Activated Charcoal Comes From Coconuts

The superfood has been blended into ice cream, condensed into a pill, and mashed onto faces in the name of skincare. We all think we know what activated charcoal really is. But it's got some surprises up its sleeve — one of which is where it even comes from in the first place.

Activated charcoal, miraculously, does not come from charcoal, at least not in the sense of charcoal we're accustomed to thinking of. We, at least, thought it came from leftover ash or charcoal that you'd use to light a grill. Somehow, we believed that dirty stuff was purified and "activated" into activated charcoal. We were wrong. Instead, many versions are made from the husks of another popular health food — coconut.

The process is really quite simple. The manufacturer takes coconut husks (a carbon-based material, like all plant matter) and burns them in an oxygen-poor environment to create charcoal. To "activate" it — which means converting it into an extremely porous material with high adsorptive capacity — the charcoal is subjected to one of two processes.
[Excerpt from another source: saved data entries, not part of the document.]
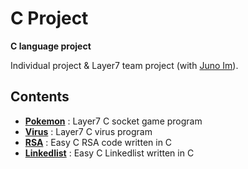 # C Project

**C language project**

Individual project & Layer7 team project (with [Juno Im](https://github.com/junorouse)).


## Contents

- [**Pokemon**](https://github.com/M4steM4) : Layer7 C socket game program
- [**Virus**](https://github.com/M4steM4) : Layer7 C virus program
- [**RSA**](https://github.com/M4steM4) : Easy C RSA code written in C
- [**Linkedlist**](https://github.com/M4steM4) : Easy C Linkedlist written in C
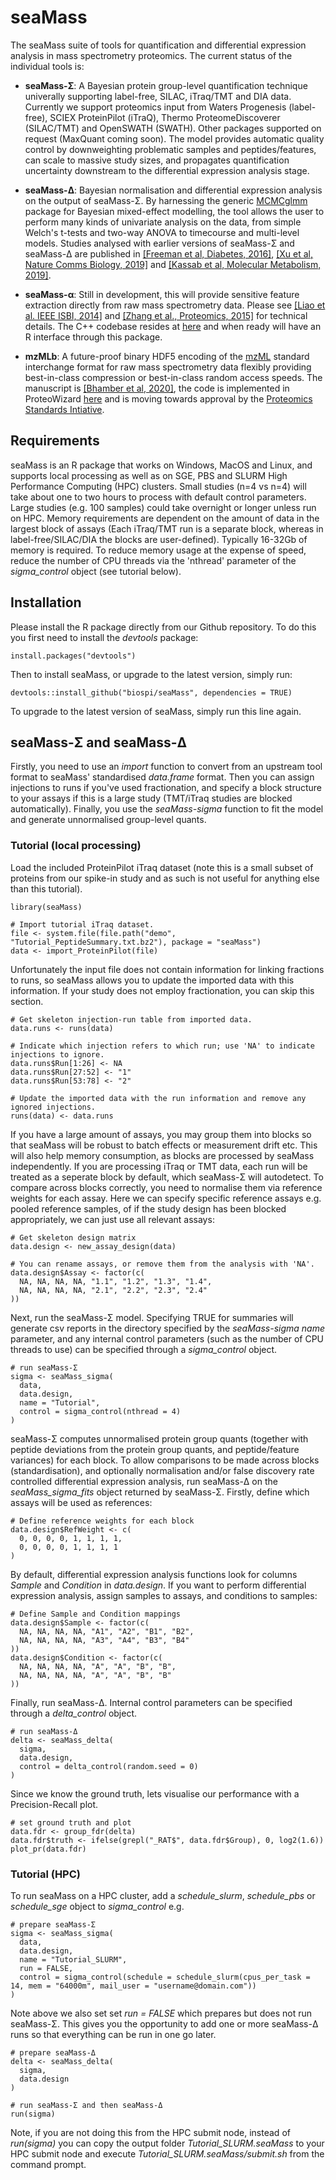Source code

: # seaMass
The seaMass suite of tools for quantification and differential expression analysis in mass spectrometry proteomics. The current status of the individual tools is:

- **seaMass-Σ**: A Bayesian protein group-level quantification technique univerally supporting label-free, SILAC, iTraq/TMT and DIA data. Currently we support proteomics input from Waters Progenesis (label-free), SCIEX ProteinPilot (iTraQ), Thermo ProteomeDiscoverer (SILAC/TMT) and OpenSWATH (SWATH). Other packages supported on request (MaxQuant coming soon). The model provides automatic quality control by downweighting problematic samples and peptides/features, can scale to massive study sizes, and propagates quantification uncertainty downstream to the differential expression analysis stage. 

- **seaMass-Δ**: Bayesian normalisation and differential expression analysis on the output of seaMass-Σ. By harnessing the generic [MCMCglmm](https://cran.r-project.org/web/packages/MCMCglmm) package for Bayesian mixed-effect modelling, the tool allows the user to perform many kinds of univariate analysis on the data, from simple Welch's t-tests and two-way ANOVA to timecourse and multi-level models. Studies analysed with earlier versions of seaMass-Σ and seaMass-Δ are published in [[Freeman et al, Diabetes, 2016]](	
https://doi.org/10.2337/db15-0835), [[Xu et al, Nature Comms Biology, 2019]](https://doi.org/10.1038/s42003-018-0254-9) and [[Kassab et al, Molecular Metabolism, 2019]](	
https://doi.org/10.1016/j.molmet.2019.08.003).

- **seaMass-α**: Still in development, this will provide sensitive feature extraction directly from raw mass spectrometry data. Please see [[Liao et al. IEEE ISBI, 2014]](https://doi.org/10.1109/ISBI.2014.6868123) and [[Zhang et al., Proteomics, 2015]](https://doi.org/10.1002/pmic.201400428) for technical details. The C++ codebase resides at [here](https://github.com/biospi/seaMass-alpha) and when ready will have an R interface through this package.

- **mzMLb**: A future-proof binary HDF5 encoding of the [mzML](http://www.psidev.info/mzML) standard interchange format for raw mass spectrometry data flexibly providing best-in-class compression or best-in-class random access speeds. The manuscript is [[Bhamber et al, 2020]](https://doi.org/10.1101/2020.02.13.947218), the code is implemented in ProteoWizard [here](https://github.com/biospi/pwiz) and is moving towards approval by the [Proteomics Standards Intiative](http://www.psidev.info/).  

## Requirements

seaMass is an R package that works on Windows, MacOS and Linux, and supports local processing as well as on SGE, PBS and SLURM High Performance Computing (HPC) clusters. Small studies (n=4 vs n=4) will take about one to two hours to process with default control parameters. Large studies (e.g. 100 samples) could take overnight or longer unless run on HPC. Memory requirements are dependent on the amount of data in the largest block of assays (Each iTraq/TMT run is a separate block, whereas in label-free/SILAC/DIA the blocks are user-defined). Typically 16-32Gb of memory is required. To reduce memory usage at the expense of speed, reduce the number of CPU threads via the 'nthread' parameter of the *sigma_control* object (see tutorial below).

## Installation

Please install the R package directly from our Github repository. To do this you first need to install the *devtools* package: 

```
install.packages("devtools")
```

Then to install seaMass, or upgrade to the latest version, simply run:

```
devtools::install_github("biospi/seaMass", dependencies = TRUE)
```

To upgrade to the latest version of seaMass, simply run this line again.

## seaMass-Σ and seaMass-Δ

Firstly, you need to use an *import* function to convert from an upstream tool format to seaMass' standardised *data.frame* format. Then you can assign injections to runs if you've used fractionation, and specify a block structure to your assays if this is a large study (TMT/iTraq studies are blocked automatically). Finally, you use the *seaMass-sigma* function to fit the model and generate unnormalised group-level quants.

### Tutorial (local processing)

Load the included ProteinPilot iTraq dataset (note this is a small subset of proteins from our spike-in study and as such is not useful for anything else than this tutorial).

```
library(seaMass)

# Import tutorial iTraq dataset.
file <- system.file(file.path("demo", "Tutorial_PeptideSummary.txt.bz2"), package = "seaMass")
data <- import_ProteinPilot(file)
```

Unfortunately the input file does not contain information for linking fractions to runs, so seaMass allows you to update the imported data with this information. If your study does not employ fractionation, you can skip this section.

```
# Get skeleton injection-run table from imported data.
data.runs <- runs(data)

# Indicate which injection refers to which run; use 'NA' to indicate injections to ignore.
data.runs$Run[1:26] <- NA
data.runs$Run[27:52] <- "1"
data.runs$Run[53:78] <- "2"

# Update the imported data with the run information and remove any ignored injections.
runs(data) <- data.runs
```

If you have a large amount of assays, you may group them into blocks so that seaMass will be robust to batch effects or measurement drift etc. This will also help memory consumption, as blocks are processed by seaMass independently. If you are processing iTraq or TMT data, each run will be treated as a seperate block by default, which seaMass-Σ will autodetect. To compare across blocks correctly, you need to normalise them via reference weights for each assay. Here we can specify specific reference assays e.g. pooled reference samples, of if the study design has been blocked appropriately, we can just use all relevant assays:

```
# Get skeleton design matrix
data.design <- new_assay_design(data)

# You can rename assays, or remove them from the analysis with 'NA'.
data.design$Assay <- factor(c(
  NA, NA, NA, NA, "1.1", "1.2", "1.3", "1.4",
  NA, NA, NA, NA, "2.1", "2.2", "2.3", "2.4"
))
```

Next, run the seaMass-Σ model. Specifying TRUE for summaries will generate csv reports in the directory specified by the *seaMass-sigma* *name* parameter, and any internal control parameters (such as the number of CPU threads to use) can be specified through a *sigma_control* object. 

```
# run seaMass-Σ
sigma <- seaMass_sigma(
  data,
  data.design,
  name = "Tutorial",
  control = sigma_control(nthread = 4)
)
```

seaMass-Σ computes unnormalised protein group quants (together with peptide deviations from the protein group quants, and peptide/feature variances) for each block. To allow comparisons to be made across blocks (standardisation), and optionally normalisation and/or false discovery rate controlled differential expression analysis, run seaMass-Δ on the *seaMass_sigma_fits* object returned by seaMass-Σ. Firstly, define which assays will be used as references: 

```
# Define reference weights for each block
data.design$RefWeight <- c(
  0, 0, 0, 0, 1, 1, 1, 1,
  0, 0, 0, 0, 1, 1, 1, 1
)
```

By default, differential expression analysis functions look for columns *Sample* and *Condition* in *data.design*. If you want to perform differential expression analysis, assign samples to assays, and conditions to samples:

```
# Define Sample and Condition mappings
data.design$Sample <- factor(c(
  NA, NA, NA, NA, "A1", "A2", "B1", "B2",
  NA, NA, NA, NA, "A3", "A4", "B3", "B4"
))
data.design$Condition <- factor(c(
  NA, NA, NA, NA, "A", "A", "B", "B",
  NA, NA, NA, NA, "A", "A", "B", "B"
))
```

Finally, run seaMass-Δ. Internal control parameters can be specified through a *delta_control* object. 

```
# run seaMass-Δ
delta <- seaMass_delta(
  sigma,
  data.design,
  control = delta_control(random.seed = 0)
)
```

Since we know the ground truth, lets visualise our performance with a Precision-Recall plot.

```
# set ground truth and plot
data.fdr <- group_fdr(delta)
data.fdr$truth <- ifelse(grepl("_RAT$", data.fdr$Group), 0, log2(1.6))
plot_pr(data.fdr)
```

### Tutorial (HPC)

To run seaMass on a HPC cluster, add a *schedule_slurm*, *schedule_pbs* or *schedule_sge* object to *sigma_control* e.g.

```
# prepare seaMass-Σ
sigma <- seaMass_sigma(
  data,
  data.design,
  name = "Tutorial_SLURM",
  run = FALSE,
  control = sigma_control(schedule = schedule_slurm(cpus_per_task = 14, mem = "64000m", mail_user = "username@domain.com"))
)
```

Note above we also set set *run = FALSE* which prepares but does not run seaMass-Σ. This gives you the opportunity to add one or more seaMass-Δ runs so that everything can be run in one go later.

```
# prepare seaMass-Δ
delta <- seaMass_delta(
  sigma,
  data.design
)

# run seaMass-Σ and then seaMass-Δ
run(sigma)
```

Note, if you are not doing this from the HPC submit node, instead of *run(sigma)* you can copy the output folder *Tutorial_SLURM.seaMass* to your HPC submit node and execute *Tutorial_SLURM.seaMass/submit.sh* from the command prompt.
The first involves introducing extremely hot air to burn out excess gases, producing a purified form of activated carbon. The alternative method is to infuse the carbon with certain chemicals that activate the carbon at a lower temperature than the first method.

Whichever method is used, the result is the same — purified, active forms of carbon that are perfect for cleansing your skin or other surfaces. The charcoal shouldn't be eaten, however — that's one of the worst ways you can use the stuff.